The one word you might have been expecting to see here is "magnet", which, as it turns out, is not related. If you wanted to concoct an etymology you could easily do so, because we alredy have the sense of "power" in IE "meg-" words, but we know where "magnet" comes from, and it's not "meg-". The stone which attracts other stones gets its name from Greek "Magnos lithos", "the stone from Magnesia", Magnesia being a region of Thessaly which derives its name from an earlier city, Manisa, on which Magnesia was actually built. Besides, since Greek used "meg-" instead of "mag-", the connection to anything etymologically related to IE "meg-" is unlikely.

2 Comments:

Anonymous Anonymous said...

You corrected Jen on the cakewrecks blog that the globe cake is Epcot in America. Wrong its NOT Epcot Its the Spaceship Earth!

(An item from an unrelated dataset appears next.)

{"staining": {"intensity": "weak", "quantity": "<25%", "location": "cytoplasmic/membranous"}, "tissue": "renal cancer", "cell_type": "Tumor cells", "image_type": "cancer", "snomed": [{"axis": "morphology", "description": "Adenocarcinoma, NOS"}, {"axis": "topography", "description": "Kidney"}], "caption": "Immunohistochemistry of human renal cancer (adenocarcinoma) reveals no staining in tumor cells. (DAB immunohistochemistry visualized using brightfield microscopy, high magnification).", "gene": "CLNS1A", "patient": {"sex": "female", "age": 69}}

Epcot is the park it resides in.

Friday, May 22, 2009 3:10:00 PM  
Blogger pyramus said...

Yeah, me and about a hundred other people.

I'm not a big fan of that sort of mandatory waiting list in blog comments, because it means that a lot of comments pile up, everyone thinks they're the first person to make a particular point, and a whole lot of people end up saying the same thing.

I did mistakenly say that the object depicted was called the Epcot Center, but in my defense, Wikipedia has a picture of Spaceship Earth captioned "EPCOT Center's grand opening on October 1, 1982", so it's pretty easy for people who have never been there to assume that the big sphere is actually something called the EPCOT Center, as I did.